После этого шла реклама какой-то секты, приправленная цветистыми оборотами, так что дальше Ахсель не вчитывался. Да и парень наверняка недолго раздавал свои сектантские бумажки: инквизеры таких вмиг арестовывают и проводят разъяснительную беседу, которая запоминается на всю жизнь. Но брошюру Ахсель сохранил, сам не зная почему, и даже перечитывал, до тех пор, пока случайно не выбросил вместе с остальным хламом.

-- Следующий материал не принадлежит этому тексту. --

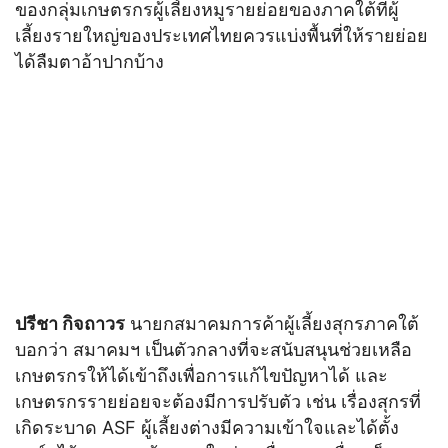
ของกลุ่มเกษตรกรผู้เลี้ยงหมูรายย่อยของภาคใต้ที่ผู้
เลี้ยงรายใหญ่ของประเทศไทยควรแบ่งพื้นที่ให้รายย่อย
ได้ลืมตาอ้าปากบ้าง
ปรีชา กิจถาวร
นายกสมาคมการค้าผู้เลี้ยงสุกรภาคใต้
บอกว่า สมาคมฯ เป็นตัวกลางที่จะสนับสนุนช่วยเหลือ
เกษตรกรให้ได้เข้าถึงเพื่อการแก้ไขปัญหาได้ และ
เกษตรกรรายย่อยจะต้องมีการปรับตัว เช่น เรื่องสุกรที่
เกิดระบาด ASF ผู้เลี้ยงต่างมีความเข้าใจและได้ตั้ง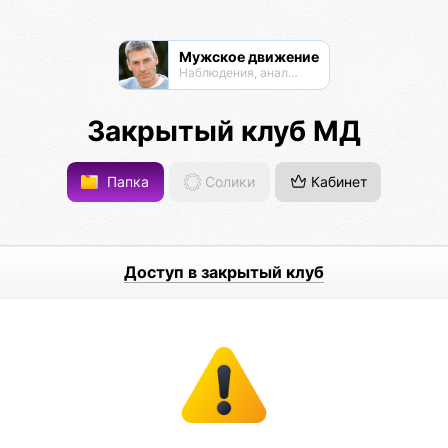
Мужское движение
Наблюдения, анализ, обсуждения
Закрытый клуб МД
Папка
Солики
Кабинет
Доступ в закрытый клуб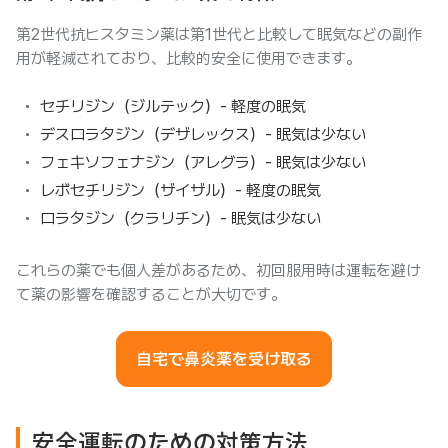
第2世代抗ヒスタミン薬は第1世代と比較して眠気などの副作
用が軽減されており、比較的安全に使用できます。
セチリジン（ジルテック）- 軽度の眠気
デスロラタジン（デザレックス）- 眠気は少ない
フェキソフェナジン（アレグラ）- 眠気は少ない
レボセチリジン（ザイザル）- 軽度の眠気
ロラタジン（クラリチン）- 眠気は少ない
これらの薬でも個人差があるため、初回服用時は運転を避け
て薬の影響を確認することが大切です。
自宅で鼻炎薬を受け取る
安全運転のための対策方法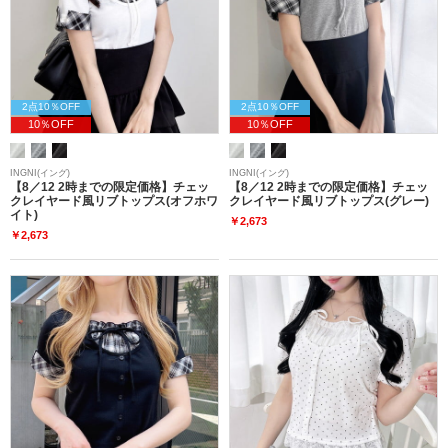
2点10％OFF
2点10％OFF
10％OFF
10％OFF
INGNI(イング)
INGNI(イング)
【8／12 2時までの限定価格】チェッ
【8／12 2時までの限定価格】チェッ
クレイヤード風リブトップス(オフホワ
クレイヤード風リブトップス(グレー)
イト)
￥2,673
￥2,673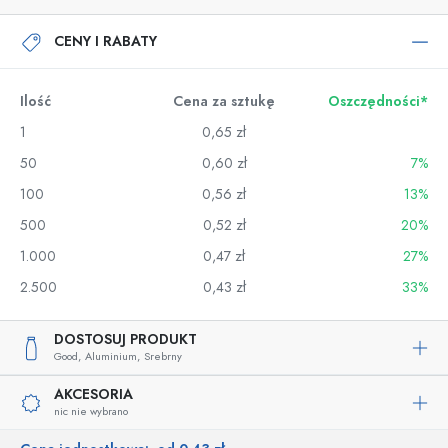
CENY I RABATY
Ilość
Cena za sztukę
Oszczędności*
1
0,65 zł
50
0,60 zł
7%
100
0,56 zł
13%
500
0,52 zł
20%
1.000
0,47 zł
27%
2.500
0,43 zł
33%
DOSTOSUJ PRODUKT
Good,
Aluminium,
Srebrny
AKCESORIA
nic nie wybrano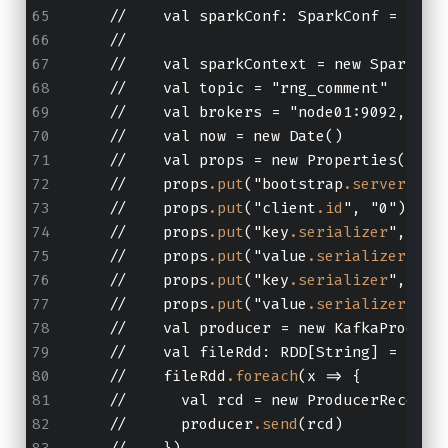
    //    val sparkConf: SparkConf = new 
    //
    //    val sparkContext = new SparkCon
    //    val topic = "rng_comment"
    //    val brokers = "node01:9092,node
    //    val now = new Date()
    //    val props = new Properties()
    //    props
.put
("bootstrap
.servers
", 
    //    props
.put
("client
.id
", "0")
    //    props
.put
("key
.serializer
", "or
    //    props
.put
("value
.serializer
", "
    //    props
.put
("key
.serializer
", "or
    //    props
.put
("value
.serializer
", "
    //    val producer = new KafkaProduce
    //    val fileRdd: RDD[String] = spar
    //    fileRdd
.foreach
(x => {
    //      val rcd = new ProducerRecord[
    //      producer
.send
(rcd)
    //    })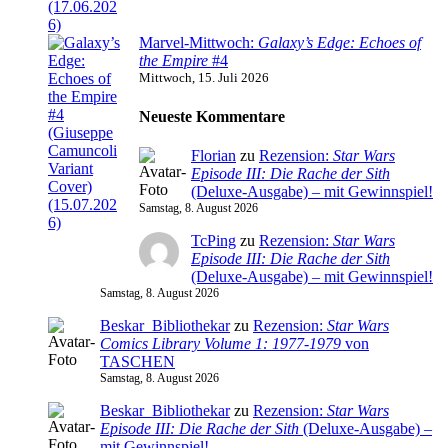
Marvel-Mittwoch:
Galaxy’s Edge: Echoes of
the Empire
#4
Mittwoch, 15. Juli 2026
Neueste Kommentare
Florian
zu
Rezension:
Star Wars
Episode III: Die Rache der Sith
(Deluxe-Ausgabe) – mit Gewinnspiel!
Samstag, 8. August 2026
TcPing
zu
Rezension:
Star Wars
Episode III: Die Rache der Sith
(Deluxe-Ausgabe) – mit Gewinnspiel!
Samstag, 8. August 2026
Beskar_Bibliothekar
zu
Rezension:
Star Wars
Comics Library Volume 1: 1977-1979
von
TASCHEN
Samstag, 8. August 2026
Beskar_Bibliothekar
zu
Rezension:
Star Wars
Episode III: Die Rache der Sith
(Deluxe-Ausgabe) –
mit Gewinnspiel!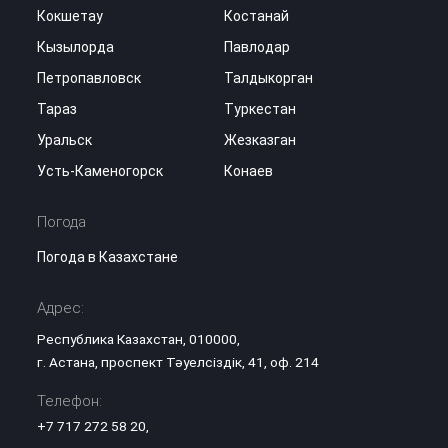
Кокшетау
Костанай
Кызылорда
Павлодар
Петропавловск
Талдыкорган
Тараз
Туркестан
Уральск
Жезказган
Усть-Каменогорск
Конаев
Погода
Погода в Казахстане
Адрес:
Республика Казахстан, 010000,
г. Астана, проспект Тәуелсіздік, 41, оф. 214
Телефон:
+7 717 272 58 20
,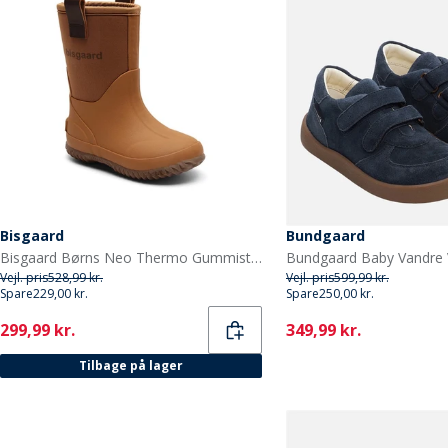
Bisgaard
Bundgaard
Bisgaard Børns Neo Thermo Gummistøvler Kamel
Vejl. pris
528,99 kr.
Vejl. pris
599,99 kr.
Spare
229,00 kr.
Spare
250,00 kr.
Current
Current
299,99 kr.
349,99 kr.
Tilbage på lager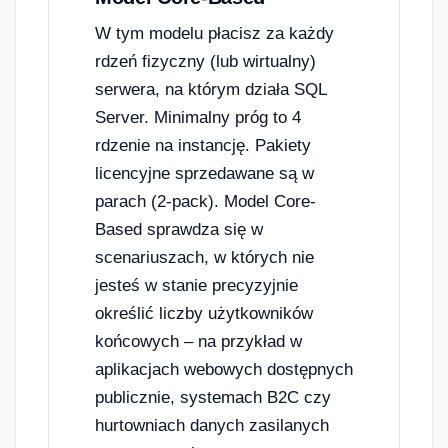
W tym modelu płacisz za każdy
rdzeń fizyczny (lub wirtualny)
serwera, na którym działa SQL
Server. Minimalny próg to 4
rdzenie na instancję. Pakiety
licencyjne sprzedawane są w
parach (2-pack). Model Core-
Based sprawdza się w
scenariuszach, w których nie
jesteś w stanie precyzyjnie
określić liczby użytkowników
końcowych – na przykład w
aplikacjach webowych dostępnych
publicznie, systemach B2C czy
hurtowniach danych zasilanych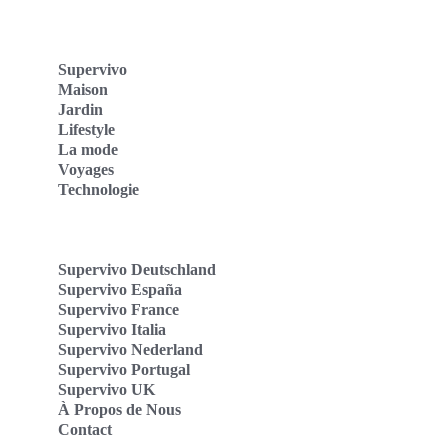
Supervivo
Maison
Jardin
Lifestyle
La mode
Voyages
Technologie
Supervivo Deutschland
Supervivo España
Supervivo France
Supervivo Italia
Supervivo Nederland
Supervivo Portugal
Supervivo UK
À Propos de Nous
Contact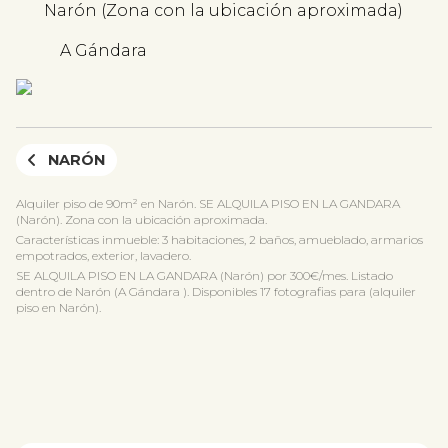
Narón (Zona con la ubicación aproximada)
A Gándara
NARÓN
Alquiler piso de 90m² en Narón. SE ALQUILA PISO EN LA GANDARA
(Narón). Zona con la ubicación aproximada.
Características inmueble: 3 habitaciones, 2 baños, amueblado, armarios
empotrados, exterior, lavadero.
SE ALQUILA PISO EN LA GANDARA (Narón) por 300€/mes. Listado
dentro de Narón (A Gándara ). Disponibles 17 fotografias para (alquiler
piso en Narón).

Он часто думал об этом: мы все — совершенные существа. И он, стало быть, тоже совершенное существо. Он вспоминал об этом в разные моменты своей жизни. Вспоминал, когда блевал ночью на набережной после того, как неосмотрительно запил таблетки портвейном. Вспоминал, когда вечерами, сидя на кухне, ковырял перочинным ножом трещину в столе и думал о семье, которую давно не видел. Я — совершенное существо, думал Ахсель в такие моменты, и трясся от мелкого, беззвучного смеха.
Он почему-то вспомнил об этой брошюре и сейчас, когда открыл холодильник и тупо уставился в белую пустоту. На полке траурно стояла недоеденная консерва.
Ахсель в который раз пожалел, что магия не позволяет ему делать действительно полезные вещи. Например, он мог бы питаться космической энергией и не голодать. Или прямо сейчас сотворить из воздуха банку пива. Тогда он бы, может, и простил мирозданию головные боли и галлюцинации в обмен на этот дар, но и здесь создатель немного просчитался.
Ну уж теперь точно терять нечего.
Он порылся в кармане пальто и достал визитку, которую дал ему тип из парка. Бессознательно покрутил её в руках, подставив лучам настольной лампы. Каким нужно быть пижоном, чтобы так трястись над каким-то кусочком картона: бежевая рисовая бумага, позолоченные буквы с тиснением… Хотя, наверное, это он чего-то не понимает.
На одной стороне золотой змей кусал себя за хвост, под ним располагался телефонный номер. Нули, слишком круглые и с точками посредине, походили на глаза. Перевернул. «Эосфор Керн»: два глаза уставились на него с обратной стороны. Имя — и больше ничего: ни рода занятий, ни должности.
«Здрасьте, г-н Керн, помните, я сегодня вас послал, но потом выяснил, что у меня дома из еды пачка таблеток и шпрота в банке. Так что там с вашей подозрительной незаконной деятельностью, за которую я могу получить деньги?»
Нормально? Нормально.
Ахсель набрал номер и приложил к уху трубку.
— Слушаю, — раздался голос после пары долгих гудков.
— Добрый вечер, э-э…
— Господин Квинт, это вы?
— Да. По поводу работы…
— А, да, конечно, приходите завтра в семь в бар на Параллельной, вас устроит? — выдал он таким тоном, будто прекрасно знал, что Ахсель позвонит.
— Эм… Да, — сказал Ахсель и услышал, как его голос утонул в шуме и помехах. Шум стал громче, Ахсель отдёрнул трубку от уха и подумал уже, что связь оборвалась, но снова услышал:
— Хорошо, тогда до завтра.
Раздались короткие гудки.
Какое-то время Ахсель стоял в приглушенном освещении комнаты и смотрел на телефонную трубку в руке. Почему-то ему показалось, что сейчас из неё вылезут чёрные гнилостные щупальца, или что десять цифр на кнопках превратятся в пугающие символы на никому не известном языке, или что, на худой конец, змея с визитки вдруг соскочит и вопьётся ему в руку, но ничего не произошло. Вечер был тих и кристально прозрачен, как мысли после девяти миллиграмм Тетры.